Speaking on condition of anonymity, a member of the ruling ‘Coordination Framework’ parliamentary coalition suggested to TNA that Wilson’s criticism is valid: shadow banking elicits the complicity of all Iraqi political factions, Sunni, Shia, and Kurdish.
Choking Iraqi banking
To date, the Central Bank of Iraq denies an immediate threat of sanctions while confirming consultations with US Treasury Department officials in the United Arab Emirates. In principle, it is committed to monitoring foreign transfers and dollar cash sales to prevent money laundering.
Washington’s pressure is mounting, moving from private to state-owned lenders, including the Rafidain Bank, the Rashid Bank, the Trade Bank of Iraq, and other specialised institutions focused on agriculture and industrial portfolios, which could threaten economic stability in the country.
Between US regulatory pressure and Iranian-backed militia pushback, Iraq is seeking a resolution via the consolidation of the banking sector. Abiding by International Monetary Fund (IMF) instructions, the government is considering the merger and restructuring of state-owned lenders implicated in money laundering and sanctions evasion.
Initially, the Central Bank of Iraq had been leaning on private lenders to contain the escalation of US sanctions. In February, Iraq’s Central Bank barred five private lenders from engaging in US dollar transactions: Al-Mashreq Al-Arabi Islamic Bank, United Bank for Investment, Al Sanam Islamic Bank, Misk Islamic Bank, and Amin Iraq for Islamic Investment and Finance. This adds to a previous list of eight Iraqi banks hit by similar sanctions in 2024.

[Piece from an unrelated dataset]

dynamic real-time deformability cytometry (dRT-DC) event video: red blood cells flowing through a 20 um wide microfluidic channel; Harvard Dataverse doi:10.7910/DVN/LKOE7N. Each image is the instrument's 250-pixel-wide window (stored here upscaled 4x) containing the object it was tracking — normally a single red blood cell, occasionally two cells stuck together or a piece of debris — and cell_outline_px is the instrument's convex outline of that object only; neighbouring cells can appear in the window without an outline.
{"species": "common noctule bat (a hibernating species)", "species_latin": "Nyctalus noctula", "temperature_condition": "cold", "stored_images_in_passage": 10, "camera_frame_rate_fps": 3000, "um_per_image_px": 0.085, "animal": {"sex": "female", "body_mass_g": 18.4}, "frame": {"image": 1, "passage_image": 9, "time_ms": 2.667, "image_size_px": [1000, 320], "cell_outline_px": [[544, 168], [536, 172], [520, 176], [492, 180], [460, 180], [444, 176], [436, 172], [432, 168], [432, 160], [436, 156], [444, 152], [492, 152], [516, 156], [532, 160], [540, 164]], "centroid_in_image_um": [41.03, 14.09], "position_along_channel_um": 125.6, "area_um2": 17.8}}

Iraq’s response is to merge and restructure state lenders, clearing their portfolios.
“The truth is that most of these Iraqi lenders do not have foreign partners, are bankrupt or on the verge of bankruptcy,” according to Youssef Mohammed Hassan, a member of the Iraqi Presidential Law Committee, an advisory body that reviews the constitutionality of legislation. These banks include the state-owned Rafidain and Rashid banks.
According to Mohammed Hassan, Iraq has made restructuring, consolidation, and the cleaning up of problematic asset ledgers conditional on IMF and World Bank supervision. The die is cast.